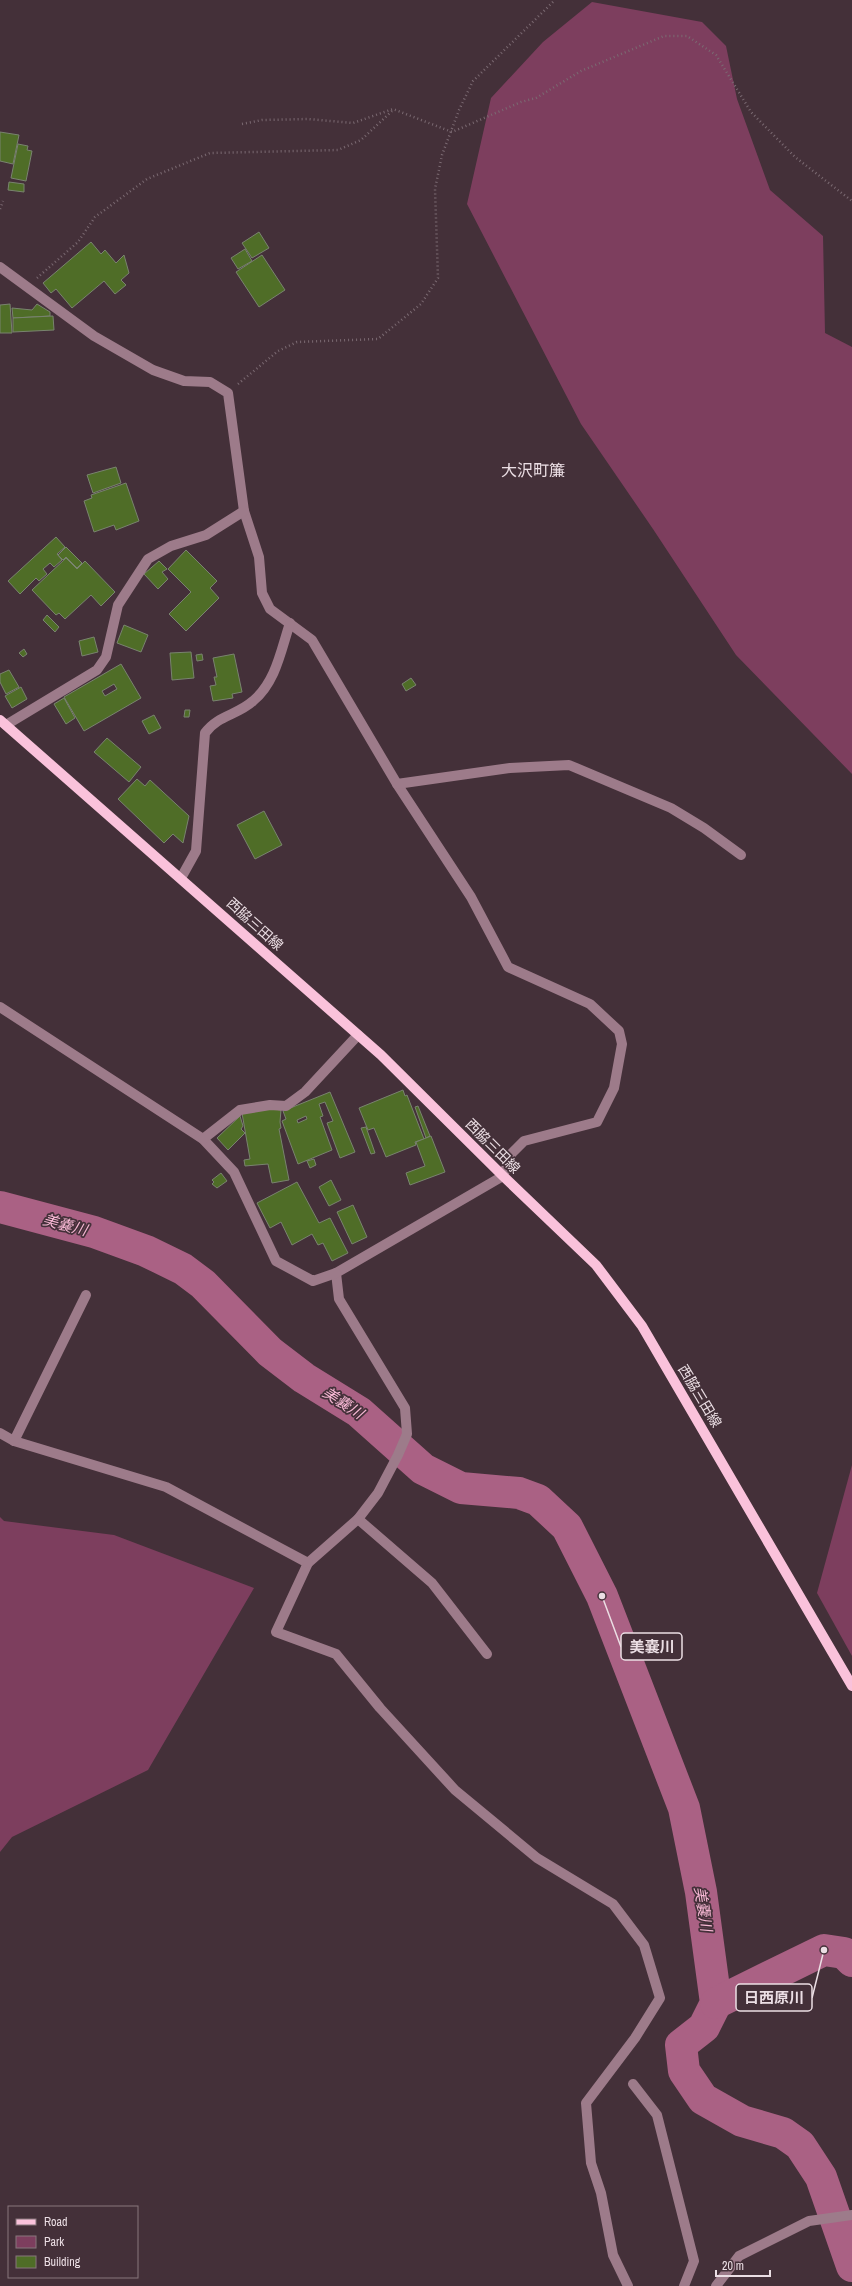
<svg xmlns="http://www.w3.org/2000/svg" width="852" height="2286" font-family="'Archivo Narrow','Noto Sans JP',sans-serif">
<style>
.green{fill:#7d3e5e}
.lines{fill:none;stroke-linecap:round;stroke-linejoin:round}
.river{stroke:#aa6184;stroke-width:32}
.building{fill:#4f6d27;stroke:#79836f;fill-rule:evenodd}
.path{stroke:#7b6a72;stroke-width:2.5;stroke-dasharray:1 3;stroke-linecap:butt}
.minor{stroke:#9d7b8a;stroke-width:10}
.major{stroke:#fac2db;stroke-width:10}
.labels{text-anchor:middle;stroke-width:3.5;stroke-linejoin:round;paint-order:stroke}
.street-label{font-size:14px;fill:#ebdee4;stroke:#443039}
.water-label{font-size:15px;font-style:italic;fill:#f6b7d3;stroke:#443039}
.quarter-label{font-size:16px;fill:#ebdee4;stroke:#443039}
.leader{fill:none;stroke:#ebdee4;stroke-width:1.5}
.callout-dot{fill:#ebdee4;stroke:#443039;stroke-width:1.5}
.callout{fill:#443039;stroke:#ebdee4;stroke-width:1.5}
.callout-label{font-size:15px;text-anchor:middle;font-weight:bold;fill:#ebdee4}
</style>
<rect width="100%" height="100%" fill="#443039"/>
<g class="green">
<polygon points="592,2 702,22 726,46 737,99 770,190 823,236 825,333 852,347 852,774 736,655 653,529 581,424 467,204 491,98 543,42"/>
<polygon points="852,1465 852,1656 817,1593"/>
<polygon points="0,1517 4,1521 114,1535 254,1588 148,1770 12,1837 0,1852"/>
</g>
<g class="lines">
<g class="river">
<polyline points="0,1207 94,1232 146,1251 183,1269 203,1284 270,1352 304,1378 359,1412 423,1469 461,1488 519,1493 538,1500 567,1527 602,1596 684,1808 701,1892 716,2003 704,2027 681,2045 684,2071 703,2099 742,2121 783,2133 800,2145 821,2177 852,2266"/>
<polyline points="716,2003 824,1950 844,1953 852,1961"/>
</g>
</g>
<g class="building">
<polygon points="0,132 19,135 13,164 0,161"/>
<polygon points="18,144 28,146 27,150 32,151 26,181 11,178"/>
<polygon points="9,182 24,184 24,192 8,190"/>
<polygon points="259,232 269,248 252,258 242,243"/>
<polygon points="91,242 101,254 105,250 116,263 124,255 129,273 121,280 126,285 115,294 104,281 72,308 56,289 51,293 43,283"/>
<polygon points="245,249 252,261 238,269 231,258"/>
<polygon points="262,255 285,290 259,307 236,272"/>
<polygon points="10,304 12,333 0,333 0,305"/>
<polygon points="37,304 50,312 50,316 13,318 12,308 32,310"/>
<polygon points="53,316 54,330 13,332 13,318"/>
<polygon points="116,467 121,483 93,493 87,475"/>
<polygon points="126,483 139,521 116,530 114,525 94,532 84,501 92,498 91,495"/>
<polygon points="56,537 65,547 57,554 62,560 54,567 50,563 43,569 47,574 39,581 36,578 20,594 8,581"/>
<polygon points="66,547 82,563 77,568 66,557 63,560 58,555"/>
<polygon points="186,550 217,581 210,588 219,598 186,631 169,614 191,592 168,569"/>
<polygon points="66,558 77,569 85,561 115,592 101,606 91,595 65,619 59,613 56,615 32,590"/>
<polygon points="159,561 167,569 162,572 168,579 158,589 144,574"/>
<polygon points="47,615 59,627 55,632 43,620"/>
<polygon points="124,625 148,635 141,652 117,643"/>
<polygon points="94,637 98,652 82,656 79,641"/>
<polygon points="24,649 27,654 23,657 19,653"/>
<polygon points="191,652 194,678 172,680 170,653"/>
<polygon points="202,654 203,660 197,661 196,655"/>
<polygon points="234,654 242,692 232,694 233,698 213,701 210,686 216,685 214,677 217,677 213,658"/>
<path d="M121 664 141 698 84 731 64 697ZM114 684 117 689 105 696 102 691Z"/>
<polygon points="9,670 19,687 6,694 0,682 0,674"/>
<polygon points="411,678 416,685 406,691 402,684"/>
<polygon points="21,687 27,699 12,708 5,696"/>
<polygon points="64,698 75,718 66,724 54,704"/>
<polygon points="185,710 190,710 189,717 184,717"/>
<polygon points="154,715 161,728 149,734 142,721"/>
<polygon points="107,738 141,767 129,782 94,752"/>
<polygon points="137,779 145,786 150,780 189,816 183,843 173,834 164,843 118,799"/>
<polygon points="264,811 282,845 255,859 237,825"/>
<polygon points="403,1090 405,1096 407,1095 424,1139 415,1142 416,1145 386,1157 374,1128 368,1130 359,1108"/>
<path d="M330 1092 355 1152 340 1158 327 1123 333 1121 325 1102 319 1104 323 1116 320 1117 332 1150 298 1164 282 1121 286 1119 283 1111ZM306 1116 307 1119 298 1123 297 1120Z"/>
<polygon points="418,1106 430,1136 426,1138 415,1107"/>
<polygon points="267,1108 281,1110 280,1122 281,1128 279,1129 289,1180 272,1183 268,1164 245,1166 244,1160 250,1159 242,1113"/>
<polygon points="240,1116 243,1126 241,1129 245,1133 228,1150 217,1138"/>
<polygon points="366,1127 375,1153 371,1154 361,1128"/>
<polygon points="431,1136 445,1172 410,1185 406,1173 425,1166 416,1142"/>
<polygon points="314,1159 316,1165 310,1168 307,1161"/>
<polygon points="221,1173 227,1181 217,1188 212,1184 214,1182 212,1180"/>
<polygon points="331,1180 341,1200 329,1206 319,1187"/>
<polygon points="297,1182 319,1223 330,1218 348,1253 332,1261 323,1243 318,1245 312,1234 292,1245 281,1222 270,1228 257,1203"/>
<polygon points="353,1205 367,1237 352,1244 337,1212"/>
</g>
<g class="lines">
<g class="path">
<polyline points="242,124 262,120 308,119 353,123 393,109 452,132 521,102 536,98 581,71 664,36 687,36 716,55 751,112 795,157 852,201"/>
<polyline points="0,209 3,201"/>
<polyline points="37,278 78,242 95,217 147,179 210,153 338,150 361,140 392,111"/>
<polyline points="238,384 278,351 297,342 378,339 421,304 438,278 435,189 442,155 459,110 473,81 555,0"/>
</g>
<g class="minor">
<polyline points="0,267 94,336 153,370 184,381 210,382 228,393 244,511 259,557 262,593 270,609 312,640 397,784 471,897 508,967 590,1004 619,1031 622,1044 614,1088 597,1122 524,1141 512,1153 503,1176 336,1273 339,1299 405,1408 407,1434 398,1455 378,1493 358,1519 308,1563 276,1632 336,1654 380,1708 455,1790 537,1858 613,1904 644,1945 660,1998 635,2038 586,2103 591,2163 601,2193 613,2255 628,2286"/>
<polyline points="6,725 97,670 106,657 118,605 148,559 171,546 206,535 244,511"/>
<polyline points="397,784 510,768 569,765 671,808 704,828 741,855"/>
<path d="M181 878 196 851 205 733C218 715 238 715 253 701 276 682 281 650 290 623"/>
<polyline points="0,1007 203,1139 234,1172 276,1261 313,1281 336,1273"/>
<polyline points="203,1139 240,1110 270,1105 286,1106 305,1092 358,1035"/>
<polyline points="0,1433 14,1441 166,1487 308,1563"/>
<polyline points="14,1441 86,1295"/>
<polyline points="358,1519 432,1583 487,1654"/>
<polyline points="633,2084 657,2115 694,2261 684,2286"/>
<polyline points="716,2286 739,2256 809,2221 852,2215"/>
</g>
<polyline class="major" points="0,720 381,1055 503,1176 596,1265 642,1326 852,1686"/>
</g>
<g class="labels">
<g class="street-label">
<text transform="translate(255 924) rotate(42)" y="5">西脇三田線</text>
<text transform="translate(493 1146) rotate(45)" y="5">西脇三田線</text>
<text transform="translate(700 1396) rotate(59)" y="5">西脇三田線</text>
</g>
<g class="water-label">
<text transform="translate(65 1225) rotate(15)" y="5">美嚢川</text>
<text transform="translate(343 1403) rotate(33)" y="5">美嚢川</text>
<text transform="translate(703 1909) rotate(81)" y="5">美嚢川</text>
</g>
<g class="quarter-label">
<text x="533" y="476">大沢町簾</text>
</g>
</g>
<path class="leader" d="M602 1596L621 1647M824 1950L812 1998"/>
<g class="callout-dot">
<circle cx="602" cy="1596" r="4"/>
<circle cx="824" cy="1950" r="4"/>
</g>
<g class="callout">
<rect x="621" y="1633" width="61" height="27" rx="4"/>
<rect x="736" y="1984" width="76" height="27" rx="4"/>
</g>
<g class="callout-label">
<text x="652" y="1652">美嚢川</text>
<text x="774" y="2003">日西原川</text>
</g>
<rect x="8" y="2206" width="130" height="72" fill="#443039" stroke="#87767d"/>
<rect x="16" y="2219" width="20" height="6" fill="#fac2db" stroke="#87767d"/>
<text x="44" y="2226" font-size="12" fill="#ebdee4">Road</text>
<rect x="16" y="2236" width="20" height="12" fill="#7d3e5e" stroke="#87767d"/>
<text x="44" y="2246" font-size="12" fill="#ebdee4">Park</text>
<rect x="16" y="2256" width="20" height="12" fill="#4f6d27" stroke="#87767d"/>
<text x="44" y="2266" font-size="12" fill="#ebdee4">Building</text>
<path d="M716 2270v6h54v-6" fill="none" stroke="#ebdee4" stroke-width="2"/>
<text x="722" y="2270" font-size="12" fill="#ebdee4" stroke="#443039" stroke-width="3" paint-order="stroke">20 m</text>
</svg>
....
→ **Directions**
In the entries above, identify every line with the word "linecap". Copy those lines.

→ **Result**
.lines{fill:none;stroke-linecap:round;stroke-linejoin:round}
.path{stroke:#7b6a72;stroke-width:2.5;stroke-dasharray:1 3;stroke-linecap:butt}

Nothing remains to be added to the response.